_Problem_.
Can you copy out every line of the data below, word for word and in the same order?

_The data_.
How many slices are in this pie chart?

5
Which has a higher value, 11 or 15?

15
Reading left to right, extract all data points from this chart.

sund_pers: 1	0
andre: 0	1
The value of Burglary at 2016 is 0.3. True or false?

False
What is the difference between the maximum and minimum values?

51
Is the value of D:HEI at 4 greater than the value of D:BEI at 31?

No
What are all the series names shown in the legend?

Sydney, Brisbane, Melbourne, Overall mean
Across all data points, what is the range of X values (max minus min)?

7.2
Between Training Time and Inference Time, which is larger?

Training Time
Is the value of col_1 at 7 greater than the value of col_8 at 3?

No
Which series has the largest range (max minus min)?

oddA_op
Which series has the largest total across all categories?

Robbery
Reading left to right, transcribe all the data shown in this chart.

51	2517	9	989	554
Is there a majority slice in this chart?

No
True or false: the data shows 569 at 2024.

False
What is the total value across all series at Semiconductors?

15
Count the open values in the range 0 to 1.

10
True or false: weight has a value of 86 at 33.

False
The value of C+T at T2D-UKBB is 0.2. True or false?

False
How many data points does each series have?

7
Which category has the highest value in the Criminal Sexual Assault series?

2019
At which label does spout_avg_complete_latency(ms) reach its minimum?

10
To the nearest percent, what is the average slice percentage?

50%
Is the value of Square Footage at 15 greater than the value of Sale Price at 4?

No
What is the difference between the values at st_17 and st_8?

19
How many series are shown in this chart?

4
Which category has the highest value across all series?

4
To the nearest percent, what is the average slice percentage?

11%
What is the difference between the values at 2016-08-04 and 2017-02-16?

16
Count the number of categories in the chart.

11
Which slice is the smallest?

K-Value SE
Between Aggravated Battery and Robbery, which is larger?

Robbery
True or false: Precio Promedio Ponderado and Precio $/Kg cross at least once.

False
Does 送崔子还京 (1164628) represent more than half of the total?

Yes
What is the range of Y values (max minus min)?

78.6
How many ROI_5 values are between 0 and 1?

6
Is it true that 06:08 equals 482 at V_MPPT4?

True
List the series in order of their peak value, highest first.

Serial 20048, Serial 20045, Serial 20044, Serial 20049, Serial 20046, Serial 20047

_Output for this task_.
How many slices are in this pie chart?

5
Which has a higher value, 11 or 15?

15
Reading left to right, extract all data points from this chart.

sund_pers: 1	0
andre: 0	1
The value of Burglary at 2016 is 0.3. True or false?

False
What is the difference between the maximum and minimum values?

51
Is the value of D:HEI at 4 greater than the value of D:BEI at 31?

No
What are all the series names shown in the legend?

Sydney, Brisbane, Melbourne, Overall mean
Across all data points, what is the range of X values (max minus min)?

7.2
Between Training Time and Inference Time, which is larger?

Training Time
Is the value of col_1 at 7 greater than the value of col_8 at 3?

No
Which series has the largest range (max minus min)?

oddA_op
Which series has the largest total across all categories?

Robbery
Reading left to right, transcribe all the data shown in this chart.

51	2517	9	989	554
Is there a majority slice in this chart?

No
True or false: the data shows 569 at 2024.

False
What is the total value across all series at Semiconductors?

15
Count the open values in the range 0 to 1.

10
True or false: weight has a value of 86 at 33.

False
The value of C+T at T2D-UKBB is 0.2. True or false?

False
How many data points does each series have?

7
Which category has the highest value in the Criminal Sexual Assault series?

2019
At which label does spout_avg_complete_latency(ms) reach its minimum?

10
To the nearest percent, what is the average slice percentage?

50%
Is the value of Square Footage at 15 greater than the value of Sale Price at 4?

No
What is the difference between the values at st_17 and st_8?

19
How many series are shown in this chart?

4
Which category has the highest value across all series?

4
To the nearest percent, what is the average slice percentage?

11%
What is the difference between the values at 2016-08-04 and 2017-02-16?

16
Count the number of categories in the chart.

11
Which slice is the smallest?

K-Value SE
Between Aggravated Battery and Robbery, which is larger?

Robbery
True or false: Precio Promedio Ponderado and Precio $/Kg cross at least once.

False
Does 送崔子还京 (1164628) represent more than half of the total?

Yes
What is the range of Y values (max minus min)?

78.6
How many ROI_5 values are between 0 and 1?

6
Is it true that 06:08 equals 482 at V_MPPT4?

True
List the series in order of their peak value, highest first.

Serial 20048, Serial 20045, Serial 20044, Serial 20049, Serial 20046, Serial 20047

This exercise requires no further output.